→ What you are asked to do: Pull every line that includes the word "lines" out of the data below and copy it.

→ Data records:
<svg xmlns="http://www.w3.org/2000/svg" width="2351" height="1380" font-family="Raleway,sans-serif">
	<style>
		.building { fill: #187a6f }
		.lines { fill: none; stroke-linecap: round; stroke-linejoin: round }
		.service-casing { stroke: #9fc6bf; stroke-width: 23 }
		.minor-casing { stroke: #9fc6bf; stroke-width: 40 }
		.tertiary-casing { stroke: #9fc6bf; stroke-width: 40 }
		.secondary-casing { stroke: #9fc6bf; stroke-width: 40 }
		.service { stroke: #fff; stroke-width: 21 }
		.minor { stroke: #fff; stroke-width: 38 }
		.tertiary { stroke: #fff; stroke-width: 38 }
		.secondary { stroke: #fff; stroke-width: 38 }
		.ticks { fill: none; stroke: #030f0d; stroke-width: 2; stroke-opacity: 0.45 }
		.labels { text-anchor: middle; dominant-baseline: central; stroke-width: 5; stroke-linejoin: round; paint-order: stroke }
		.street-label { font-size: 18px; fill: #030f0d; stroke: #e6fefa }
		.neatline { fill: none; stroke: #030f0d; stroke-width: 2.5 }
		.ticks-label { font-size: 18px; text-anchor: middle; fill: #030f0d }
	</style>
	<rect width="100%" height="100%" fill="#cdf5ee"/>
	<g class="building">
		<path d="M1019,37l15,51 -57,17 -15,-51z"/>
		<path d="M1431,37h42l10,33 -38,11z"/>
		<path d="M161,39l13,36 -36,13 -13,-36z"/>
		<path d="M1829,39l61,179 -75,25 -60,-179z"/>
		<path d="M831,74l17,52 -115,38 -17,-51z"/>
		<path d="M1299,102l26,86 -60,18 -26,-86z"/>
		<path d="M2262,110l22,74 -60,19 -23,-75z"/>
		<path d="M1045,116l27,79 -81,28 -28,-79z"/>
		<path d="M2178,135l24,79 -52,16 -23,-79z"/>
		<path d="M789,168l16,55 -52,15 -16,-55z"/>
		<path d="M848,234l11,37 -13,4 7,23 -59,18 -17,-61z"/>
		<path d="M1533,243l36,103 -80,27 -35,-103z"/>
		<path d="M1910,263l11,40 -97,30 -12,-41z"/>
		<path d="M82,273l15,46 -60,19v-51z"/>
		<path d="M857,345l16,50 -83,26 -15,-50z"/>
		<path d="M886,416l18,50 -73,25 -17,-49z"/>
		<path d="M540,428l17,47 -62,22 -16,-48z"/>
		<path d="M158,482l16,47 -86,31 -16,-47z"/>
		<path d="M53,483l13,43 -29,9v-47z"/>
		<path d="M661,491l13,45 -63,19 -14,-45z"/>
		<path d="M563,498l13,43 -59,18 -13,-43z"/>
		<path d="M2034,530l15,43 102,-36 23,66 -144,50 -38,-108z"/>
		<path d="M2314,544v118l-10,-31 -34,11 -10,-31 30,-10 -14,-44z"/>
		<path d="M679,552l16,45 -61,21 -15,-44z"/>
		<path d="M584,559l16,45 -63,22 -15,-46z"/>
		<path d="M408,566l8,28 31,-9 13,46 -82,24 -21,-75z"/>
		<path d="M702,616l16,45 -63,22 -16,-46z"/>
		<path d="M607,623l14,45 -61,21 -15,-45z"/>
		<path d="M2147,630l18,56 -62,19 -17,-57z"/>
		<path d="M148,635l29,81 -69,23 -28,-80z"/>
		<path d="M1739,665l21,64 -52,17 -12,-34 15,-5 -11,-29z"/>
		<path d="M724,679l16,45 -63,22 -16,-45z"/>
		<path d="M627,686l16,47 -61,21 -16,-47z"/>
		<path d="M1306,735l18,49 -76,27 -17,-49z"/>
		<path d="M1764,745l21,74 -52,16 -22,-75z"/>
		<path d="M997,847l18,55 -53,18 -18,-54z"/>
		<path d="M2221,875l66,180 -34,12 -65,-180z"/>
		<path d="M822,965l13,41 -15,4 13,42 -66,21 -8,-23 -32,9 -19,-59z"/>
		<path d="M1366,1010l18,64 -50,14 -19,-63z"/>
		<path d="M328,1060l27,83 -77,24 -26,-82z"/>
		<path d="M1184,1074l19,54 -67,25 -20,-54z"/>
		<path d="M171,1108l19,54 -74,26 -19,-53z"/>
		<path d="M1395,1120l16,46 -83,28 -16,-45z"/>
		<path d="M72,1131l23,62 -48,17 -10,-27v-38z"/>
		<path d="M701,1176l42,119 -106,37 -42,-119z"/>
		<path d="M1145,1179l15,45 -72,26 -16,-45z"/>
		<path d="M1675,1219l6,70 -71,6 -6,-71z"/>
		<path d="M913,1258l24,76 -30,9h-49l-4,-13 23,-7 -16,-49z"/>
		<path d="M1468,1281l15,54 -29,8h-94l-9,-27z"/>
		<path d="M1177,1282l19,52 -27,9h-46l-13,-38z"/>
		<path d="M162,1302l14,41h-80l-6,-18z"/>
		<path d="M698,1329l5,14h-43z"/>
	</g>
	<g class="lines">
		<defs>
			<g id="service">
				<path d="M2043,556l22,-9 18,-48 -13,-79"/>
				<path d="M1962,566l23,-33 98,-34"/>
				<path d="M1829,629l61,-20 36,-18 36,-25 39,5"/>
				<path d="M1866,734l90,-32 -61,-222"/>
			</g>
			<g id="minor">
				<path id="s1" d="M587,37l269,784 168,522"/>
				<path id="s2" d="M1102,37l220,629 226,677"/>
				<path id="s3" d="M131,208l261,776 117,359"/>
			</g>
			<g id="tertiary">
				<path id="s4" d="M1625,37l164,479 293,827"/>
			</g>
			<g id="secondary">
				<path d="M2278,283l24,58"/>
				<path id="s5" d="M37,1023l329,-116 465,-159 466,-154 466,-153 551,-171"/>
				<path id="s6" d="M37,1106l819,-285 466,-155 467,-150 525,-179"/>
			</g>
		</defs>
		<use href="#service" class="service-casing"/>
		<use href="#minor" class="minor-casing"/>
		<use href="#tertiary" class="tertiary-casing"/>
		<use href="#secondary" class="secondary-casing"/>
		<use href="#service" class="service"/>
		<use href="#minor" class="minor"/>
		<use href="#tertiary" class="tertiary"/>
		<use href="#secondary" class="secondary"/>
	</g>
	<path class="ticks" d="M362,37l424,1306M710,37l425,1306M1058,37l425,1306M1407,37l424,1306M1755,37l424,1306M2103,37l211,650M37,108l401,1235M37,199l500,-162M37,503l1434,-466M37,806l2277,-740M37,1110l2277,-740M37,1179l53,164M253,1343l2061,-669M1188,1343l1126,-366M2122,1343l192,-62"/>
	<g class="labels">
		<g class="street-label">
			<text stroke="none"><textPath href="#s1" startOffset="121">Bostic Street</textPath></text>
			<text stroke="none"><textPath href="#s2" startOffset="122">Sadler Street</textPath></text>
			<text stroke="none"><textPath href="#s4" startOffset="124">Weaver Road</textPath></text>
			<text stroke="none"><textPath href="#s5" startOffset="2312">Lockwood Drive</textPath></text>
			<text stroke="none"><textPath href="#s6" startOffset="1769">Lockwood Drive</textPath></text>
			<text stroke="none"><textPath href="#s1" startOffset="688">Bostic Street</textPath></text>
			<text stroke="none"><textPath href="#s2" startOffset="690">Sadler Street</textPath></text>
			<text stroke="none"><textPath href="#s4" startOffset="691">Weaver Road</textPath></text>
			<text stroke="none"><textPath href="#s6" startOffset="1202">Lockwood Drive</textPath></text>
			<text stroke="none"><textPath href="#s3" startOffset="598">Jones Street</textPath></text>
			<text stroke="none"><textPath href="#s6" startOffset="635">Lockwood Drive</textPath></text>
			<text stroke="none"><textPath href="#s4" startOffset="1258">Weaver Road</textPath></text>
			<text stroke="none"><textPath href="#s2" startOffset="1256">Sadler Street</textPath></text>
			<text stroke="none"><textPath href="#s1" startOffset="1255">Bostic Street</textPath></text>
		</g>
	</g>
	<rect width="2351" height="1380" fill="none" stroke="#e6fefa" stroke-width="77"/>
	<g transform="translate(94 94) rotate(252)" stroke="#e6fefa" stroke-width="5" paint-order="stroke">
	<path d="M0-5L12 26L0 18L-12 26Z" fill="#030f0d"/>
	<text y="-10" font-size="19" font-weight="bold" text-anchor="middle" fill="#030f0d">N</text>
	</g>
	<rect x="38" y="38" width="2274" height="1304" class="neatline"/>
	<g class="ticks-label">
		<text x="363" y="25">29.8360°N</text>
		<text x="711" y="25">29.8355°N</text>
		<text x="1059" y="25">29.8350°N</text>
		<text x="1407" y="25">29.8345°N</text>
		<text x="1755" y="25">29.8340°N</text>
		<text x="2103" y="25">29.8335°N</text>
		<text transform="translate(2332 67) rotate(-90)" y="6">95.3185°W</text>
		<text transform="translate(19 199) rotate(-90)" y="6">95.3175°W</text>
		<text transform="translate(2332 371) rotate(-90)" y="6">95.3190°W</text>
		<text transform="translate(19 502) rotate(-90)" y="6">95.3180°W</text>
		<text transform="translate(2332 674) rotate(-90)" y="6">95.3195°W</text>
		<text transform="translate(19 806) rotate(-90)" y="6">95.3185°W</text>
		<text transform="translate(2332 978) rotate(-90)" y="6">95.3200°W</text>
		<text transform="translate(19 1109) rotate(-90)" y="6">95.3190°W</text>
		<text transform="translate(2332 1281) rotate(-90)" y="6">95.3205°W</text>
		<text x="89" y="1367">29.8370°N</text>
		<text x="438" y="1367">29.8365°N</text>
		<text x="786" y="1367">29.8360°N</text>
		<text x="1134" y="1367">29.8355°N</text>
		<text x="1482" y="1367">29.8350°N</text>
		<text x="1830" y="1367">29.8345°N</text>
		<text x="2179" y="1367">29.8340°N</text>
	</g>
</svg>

---

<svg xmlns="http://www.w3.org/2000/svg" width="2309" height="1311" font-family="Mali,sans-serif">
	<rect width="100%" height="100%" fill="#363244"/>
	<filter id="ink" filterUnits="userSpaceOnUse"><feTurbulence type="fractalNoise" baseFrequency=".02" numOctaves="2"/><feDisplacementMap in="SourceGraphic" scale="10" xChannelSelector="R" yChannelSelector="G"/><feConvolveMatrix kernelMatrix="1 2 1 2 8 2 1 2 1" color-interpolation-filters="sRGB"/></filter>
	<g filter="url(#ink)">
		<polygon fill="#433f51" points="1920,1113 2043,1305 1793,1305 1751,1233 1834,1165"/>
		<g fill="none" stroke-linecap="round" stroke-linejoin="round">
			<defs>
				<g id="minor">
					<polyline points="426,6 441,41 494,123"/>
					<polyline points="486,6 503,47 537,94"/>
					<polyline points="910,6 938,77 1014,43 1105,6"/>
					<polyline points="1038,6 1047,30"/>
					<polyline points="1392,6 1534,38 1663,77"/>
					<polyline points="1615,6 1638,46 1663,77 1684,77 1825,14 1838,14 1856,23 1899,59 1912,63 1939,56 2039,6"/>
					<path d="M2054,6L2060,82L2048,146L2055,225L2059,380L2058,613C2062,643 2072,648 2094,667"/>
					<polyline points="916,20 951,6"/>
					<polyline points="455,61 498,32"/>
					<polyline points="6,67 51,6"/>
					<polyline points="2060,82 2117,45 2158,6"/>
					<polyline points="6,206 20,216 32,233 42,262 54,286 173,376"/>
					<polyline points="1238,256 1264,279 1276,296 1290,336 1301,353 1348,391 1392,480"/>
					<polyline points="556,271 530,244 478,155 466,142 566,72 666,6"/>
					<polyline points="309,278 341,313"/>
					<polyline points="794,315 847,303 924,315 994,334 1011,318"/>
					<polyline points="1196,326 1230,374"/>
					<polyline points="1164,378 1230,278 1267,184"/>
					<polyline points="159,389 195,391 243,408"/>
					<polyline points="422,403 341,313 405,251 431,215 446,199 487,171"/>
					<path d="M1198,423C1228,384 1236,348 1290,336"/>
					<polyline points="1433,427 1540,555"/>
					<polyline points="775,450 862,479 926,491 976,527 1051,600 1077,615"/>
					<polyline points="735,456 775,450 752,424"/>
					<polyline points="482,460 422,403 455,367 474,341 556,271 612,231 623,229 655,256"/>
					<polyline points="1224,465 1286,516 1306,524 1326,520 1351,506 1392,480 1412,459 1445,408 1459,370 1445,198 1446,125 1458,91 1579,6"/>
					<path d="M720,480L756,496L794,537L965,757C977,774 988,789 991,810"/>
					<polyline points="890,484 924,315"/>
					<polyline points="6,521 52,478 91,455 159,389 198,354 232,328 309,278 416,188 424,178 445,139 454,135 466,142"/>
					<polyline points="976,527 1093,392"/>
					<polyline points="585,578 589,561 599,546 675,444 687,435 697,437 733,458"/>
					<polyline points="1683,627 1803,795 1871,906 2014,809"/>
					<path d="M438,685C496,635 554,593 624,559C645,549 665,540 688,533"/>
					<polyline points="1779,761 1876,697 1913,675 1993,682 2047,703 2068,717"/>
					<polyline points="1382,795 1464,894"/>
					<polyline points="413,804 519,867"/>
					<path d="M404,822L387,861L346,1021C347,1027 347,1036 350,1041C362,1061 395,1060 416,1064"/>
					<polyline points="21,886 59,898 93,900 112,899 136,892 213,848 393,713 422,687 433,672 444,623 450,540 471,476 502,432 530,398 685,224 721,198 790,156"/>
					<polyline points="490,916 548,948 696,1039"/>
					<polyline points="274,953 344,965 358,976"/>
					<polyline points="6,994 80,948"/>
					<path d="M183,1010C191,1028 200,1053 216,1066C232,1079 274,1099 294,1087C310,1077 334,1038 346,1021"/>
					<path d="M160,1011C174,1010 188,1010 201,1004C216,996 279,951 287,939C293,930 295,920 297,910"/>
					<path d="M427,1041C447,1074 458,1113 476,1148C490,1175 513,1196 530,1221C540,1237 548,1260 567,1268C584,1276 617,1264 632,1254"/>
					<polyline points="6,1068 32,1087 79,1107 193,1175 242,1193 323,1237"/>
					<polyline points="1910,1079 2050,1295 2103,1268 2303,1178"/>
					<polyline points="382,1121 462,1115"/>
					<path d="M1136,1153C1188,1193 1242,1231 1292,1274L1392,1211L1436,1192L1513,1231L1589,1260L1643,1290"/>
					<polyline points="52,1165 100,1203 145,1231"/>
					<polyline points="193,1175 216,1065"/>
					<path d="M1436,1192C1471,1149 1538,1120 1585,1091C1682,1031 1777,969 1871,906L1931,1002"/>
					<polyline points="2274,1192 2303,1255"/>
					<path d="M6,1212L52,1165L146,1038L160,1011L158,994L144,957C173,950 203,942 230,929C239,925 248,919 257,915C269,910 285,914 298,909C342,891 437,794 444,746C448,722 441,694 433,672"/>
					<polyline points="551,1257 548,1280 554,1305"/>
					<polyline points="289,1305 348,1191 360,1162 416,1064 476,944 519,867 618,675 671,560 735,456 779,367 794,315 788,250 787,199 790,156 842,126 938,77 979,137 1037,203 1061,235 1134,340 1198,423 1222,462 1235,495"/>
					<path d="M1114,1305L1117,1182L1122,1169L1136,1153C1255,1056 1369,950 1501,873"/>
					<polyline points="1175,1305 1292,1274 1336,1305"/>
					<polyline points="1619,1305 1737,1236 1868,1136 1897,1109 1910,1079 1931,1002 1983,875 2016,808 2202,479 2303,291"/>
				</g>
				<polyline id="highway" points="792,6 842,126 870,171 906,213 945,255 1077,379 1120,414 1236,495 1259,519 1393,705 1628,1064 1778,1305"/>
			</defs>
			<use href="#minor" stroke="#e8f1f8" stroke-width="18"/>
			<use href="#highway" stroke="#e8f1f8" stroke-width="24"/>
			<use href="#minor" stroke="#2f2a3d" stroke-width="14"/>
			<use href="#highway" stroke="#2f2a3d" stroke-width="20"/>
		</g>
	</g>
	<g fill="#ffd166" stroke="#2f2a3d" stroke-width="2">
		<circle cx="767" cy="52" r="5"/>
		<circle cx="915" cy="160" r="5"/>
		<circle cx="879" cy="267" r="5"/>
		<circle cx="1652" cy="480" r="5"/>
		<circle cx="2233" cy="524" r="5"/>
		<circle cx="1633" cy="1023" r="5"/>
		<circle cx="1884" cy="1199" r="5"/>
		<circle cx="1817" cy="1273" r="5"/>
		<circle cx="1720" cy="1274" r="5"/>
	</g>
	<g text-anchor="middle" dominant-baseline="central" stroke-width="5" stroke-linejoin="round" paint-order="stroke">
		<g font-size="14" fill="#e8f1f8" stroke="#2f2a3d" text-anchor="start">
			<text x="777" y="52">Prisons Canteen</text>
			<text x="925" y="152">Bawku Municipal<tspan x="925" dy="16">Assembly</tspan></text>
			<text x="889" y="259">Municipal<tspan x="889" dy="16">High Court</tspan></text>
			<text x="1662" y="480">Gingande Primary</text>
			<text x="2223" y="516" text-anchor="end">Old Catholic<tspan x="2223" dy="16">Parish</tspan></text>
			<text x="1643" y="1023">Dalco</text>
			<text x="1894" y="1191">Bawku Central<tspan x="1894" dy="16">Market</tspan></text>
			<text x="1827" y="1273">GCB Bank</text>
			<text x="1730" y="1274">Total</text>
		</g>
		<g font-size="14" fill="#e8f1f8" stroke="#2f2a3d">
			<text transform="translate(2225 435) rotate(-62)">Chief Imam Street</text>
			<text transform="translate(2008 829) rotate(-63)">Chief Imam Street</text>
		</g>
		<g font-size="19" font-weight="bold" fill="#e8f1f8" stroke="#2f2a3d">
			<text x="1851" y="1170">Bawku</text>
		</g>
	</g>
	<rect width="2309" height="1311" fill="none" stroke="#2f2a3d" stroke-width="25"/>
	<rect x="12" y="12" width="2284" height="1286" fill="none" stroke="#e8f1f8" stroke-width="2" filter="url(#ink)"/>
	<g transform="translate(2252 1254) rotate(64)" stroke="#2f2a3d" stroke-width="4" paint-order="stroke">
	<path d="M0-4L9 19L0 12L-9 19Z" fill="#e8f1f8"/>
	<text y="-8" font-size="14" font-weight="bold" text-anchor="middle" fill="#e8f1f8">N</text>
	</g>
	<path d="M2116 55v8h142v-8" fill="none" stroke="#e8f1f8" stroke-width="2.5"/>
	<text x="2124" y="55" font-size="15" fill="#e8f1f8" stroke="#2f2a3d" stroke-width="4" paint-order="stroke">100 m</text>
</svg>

--

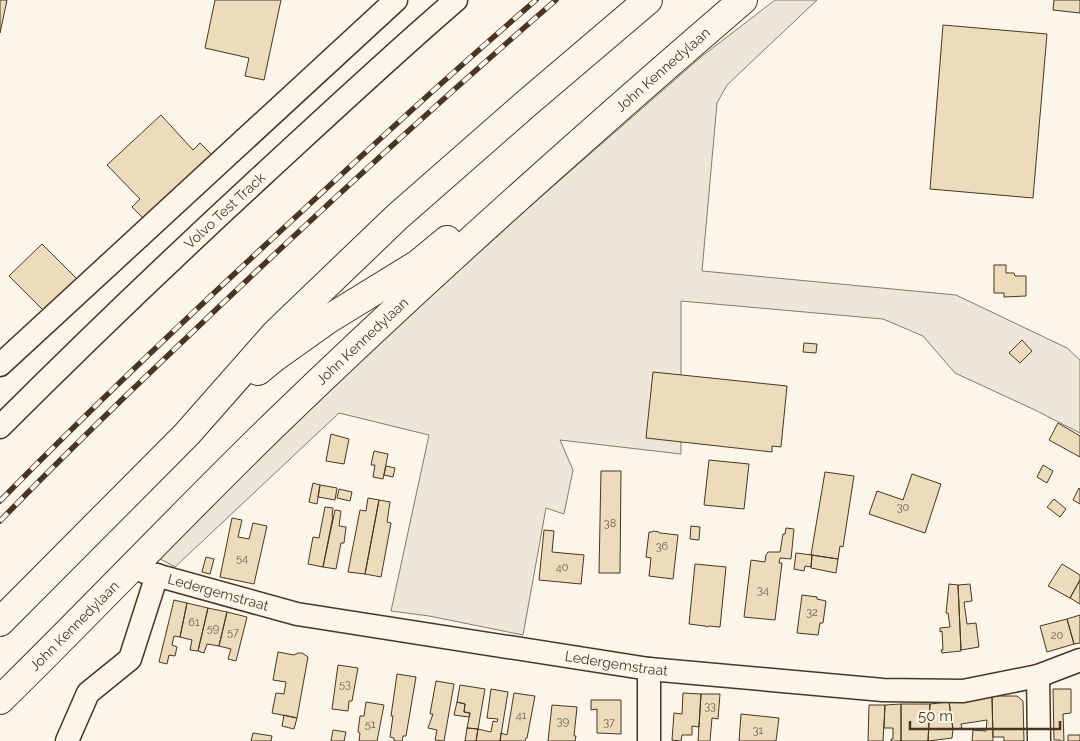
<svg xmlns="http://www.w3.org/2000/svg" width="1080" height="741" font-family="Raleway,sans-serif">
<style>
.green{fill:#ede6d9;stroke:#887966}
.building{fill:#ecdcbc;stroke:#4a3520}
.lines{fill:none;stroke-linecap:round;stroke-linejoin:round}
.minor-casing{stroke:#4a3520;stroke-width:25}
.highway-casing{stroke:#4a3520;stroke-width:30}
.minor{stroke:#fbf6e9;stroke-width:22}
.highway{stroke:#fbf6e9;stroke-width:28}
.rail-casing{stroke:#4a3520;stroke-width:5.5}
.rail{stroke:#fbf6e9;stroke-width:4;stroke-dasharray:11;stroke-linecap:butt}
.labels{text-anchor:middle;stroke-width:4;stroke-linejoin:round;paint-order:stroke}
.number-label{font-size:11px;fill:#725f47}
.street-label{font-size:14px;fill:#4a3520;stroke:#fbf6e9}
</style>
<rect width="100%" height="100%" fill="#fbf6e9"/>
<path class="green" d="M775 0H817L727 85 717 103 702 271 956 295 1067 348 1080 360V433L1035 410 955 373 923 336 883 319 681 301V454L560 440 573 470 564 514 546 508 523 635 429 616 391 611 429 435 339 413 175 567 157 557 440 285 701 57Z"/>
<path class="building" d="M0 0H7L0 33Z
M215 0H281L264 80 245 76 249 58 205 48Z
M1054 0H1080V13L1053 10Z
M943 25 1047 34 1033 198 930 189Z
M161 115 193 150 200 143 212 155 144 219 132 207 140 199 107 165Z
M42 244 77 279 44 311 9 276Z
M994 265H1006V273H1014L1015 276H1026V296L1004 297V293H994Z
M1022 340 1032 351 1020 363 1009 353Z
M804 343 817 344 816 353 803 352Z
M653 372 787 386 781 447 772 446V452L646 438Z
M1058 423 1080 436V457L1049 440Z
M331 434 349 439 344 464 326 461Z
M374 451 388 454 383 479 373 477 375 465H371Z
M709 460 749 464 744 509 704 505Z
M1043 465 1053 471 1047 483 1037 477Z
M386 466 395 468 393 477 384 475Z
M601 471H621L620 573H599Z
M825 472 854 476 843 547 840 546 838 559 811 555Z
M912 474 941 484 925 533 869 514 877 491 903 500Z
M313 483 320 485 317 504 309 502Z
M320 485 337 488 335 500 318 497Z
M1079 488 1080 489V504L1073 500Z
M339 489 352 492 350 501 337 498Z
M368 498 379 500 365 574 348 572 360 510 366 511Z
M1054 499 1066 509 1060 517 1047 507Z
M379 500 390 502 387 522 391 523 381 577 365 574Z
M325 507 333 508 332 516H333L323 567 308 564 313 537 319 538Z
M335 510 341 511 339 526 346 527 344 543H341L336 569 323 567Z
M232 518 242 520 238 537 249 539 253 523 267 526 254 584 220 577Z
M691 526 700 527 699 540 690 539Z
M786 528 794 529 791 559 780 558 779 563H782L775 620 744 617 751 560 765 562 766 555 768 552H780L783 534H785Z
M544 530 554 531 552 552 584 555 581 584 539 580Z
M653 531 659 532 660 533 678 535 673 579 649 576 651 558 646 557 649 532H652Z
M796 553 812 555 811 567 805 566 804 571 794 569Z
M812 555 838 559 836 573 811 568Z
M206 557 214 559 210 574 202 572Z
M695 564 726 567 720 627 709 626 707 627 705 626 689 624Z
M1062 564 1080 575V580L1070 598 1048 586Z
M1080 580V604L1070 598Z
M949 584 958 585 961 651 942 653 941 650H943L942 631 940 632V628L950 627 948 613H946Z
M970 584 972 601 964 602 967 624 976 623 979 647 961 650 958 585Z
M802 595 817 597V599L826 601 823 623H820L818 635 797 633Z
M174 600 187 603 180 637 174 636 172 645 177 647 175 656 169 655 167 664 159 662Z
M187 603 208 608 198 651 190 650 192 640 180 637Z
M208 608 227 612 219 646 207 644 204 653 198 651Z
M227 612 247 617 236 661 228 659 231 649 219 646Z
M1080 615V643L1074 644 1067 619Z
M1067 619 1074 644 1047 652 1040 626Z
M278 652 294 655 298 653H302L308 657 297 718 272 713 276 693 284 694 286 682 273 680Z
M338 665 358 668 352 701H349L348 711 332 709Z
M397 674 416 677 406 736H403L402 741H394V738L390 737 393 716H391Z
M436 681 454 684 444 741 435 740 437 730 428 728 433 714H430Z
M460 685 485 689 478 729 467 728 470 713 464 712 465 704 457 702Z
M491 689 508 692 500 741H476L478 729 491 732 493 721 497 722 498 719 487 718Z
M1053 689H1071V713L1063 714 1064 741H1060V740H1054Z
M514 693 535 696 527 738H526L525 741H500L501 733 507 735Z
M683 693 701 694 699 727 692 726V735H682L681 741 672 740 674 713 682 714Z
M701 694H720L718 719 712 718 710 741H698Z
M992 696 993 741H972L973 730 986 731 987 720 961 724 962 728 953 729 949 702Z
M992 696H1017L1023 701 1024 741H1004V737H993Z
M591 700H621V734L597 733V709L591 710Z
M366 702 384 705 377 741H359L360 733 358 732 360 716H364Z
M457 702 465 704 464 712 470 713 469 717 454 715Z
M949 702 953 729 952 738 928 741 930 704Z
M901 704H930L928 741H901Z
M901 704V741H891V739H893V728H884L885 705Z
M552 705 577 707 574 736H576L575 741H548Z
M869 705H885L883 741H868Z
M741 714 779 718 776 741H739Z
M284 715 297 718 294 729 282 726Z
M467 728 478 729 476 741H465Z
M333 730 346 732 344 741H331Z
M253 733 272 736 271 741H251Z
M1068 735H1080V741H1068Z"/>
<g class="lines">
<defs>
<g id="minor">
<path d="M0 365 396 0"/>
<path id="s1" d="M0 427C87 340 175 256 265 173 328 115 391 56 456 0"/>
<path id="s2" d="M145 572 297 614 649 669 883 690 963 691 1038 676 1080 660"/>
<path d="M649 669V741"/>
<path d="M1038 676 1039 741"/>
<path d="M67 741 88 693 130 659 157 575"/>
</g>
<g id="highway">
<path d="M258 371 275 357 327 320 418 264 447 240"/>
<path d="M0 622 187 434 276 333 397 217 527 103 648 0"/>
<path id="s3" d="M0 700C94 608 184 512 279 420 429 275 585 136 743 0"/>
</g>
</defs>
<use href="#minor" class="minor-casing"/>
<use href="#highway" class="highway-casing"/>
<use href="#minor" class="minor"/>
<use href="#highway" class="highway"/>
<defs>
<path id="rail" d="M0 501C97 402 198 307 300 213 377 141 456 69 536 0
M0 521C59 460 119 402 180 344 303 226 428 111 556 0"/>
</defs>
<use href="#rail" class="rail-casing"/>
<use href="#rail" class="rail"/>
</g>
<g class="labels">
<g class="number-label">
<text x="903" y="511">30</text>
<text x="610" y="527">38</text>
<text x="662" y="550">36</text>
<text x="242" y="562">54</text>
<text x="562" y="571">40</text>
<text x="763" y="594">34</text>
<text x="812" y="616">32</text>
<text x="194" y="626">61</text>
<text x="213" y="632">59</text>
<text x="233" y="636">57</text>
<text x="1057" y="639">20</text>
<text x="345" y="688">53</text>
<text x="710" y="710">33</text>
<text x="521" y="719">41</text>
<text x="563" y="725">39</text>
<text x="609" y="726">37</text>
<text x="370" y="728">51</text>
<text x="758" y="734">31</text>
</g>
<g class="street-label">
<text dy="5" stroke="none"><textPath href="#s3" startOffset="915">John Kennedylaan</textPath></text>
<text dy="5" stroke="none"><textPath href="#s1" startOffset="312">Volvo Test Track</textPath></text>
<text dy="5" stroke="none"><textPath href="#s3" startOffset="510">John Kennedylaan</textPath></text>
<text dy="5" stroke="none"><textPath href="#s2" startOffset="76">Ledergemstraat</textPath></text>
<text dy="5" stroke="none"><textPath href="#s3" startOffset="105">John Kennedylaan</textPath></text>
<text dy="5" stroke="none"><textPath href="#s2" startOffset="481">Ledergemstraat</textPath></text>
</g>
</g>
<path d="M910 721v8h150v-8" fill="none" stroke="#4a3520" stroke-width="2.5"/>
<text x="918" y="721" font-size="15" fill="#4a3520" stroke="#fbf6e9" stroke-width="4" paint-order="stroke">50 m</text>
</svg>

→ Exercise solution:
		.lines { fill: none; stroke-linecap: round; stroke-linejoin: round }
	<g class="lines">
.lines{fill:none;stroke-linecap:round;stroke-linejoin:round}
<g class="lines">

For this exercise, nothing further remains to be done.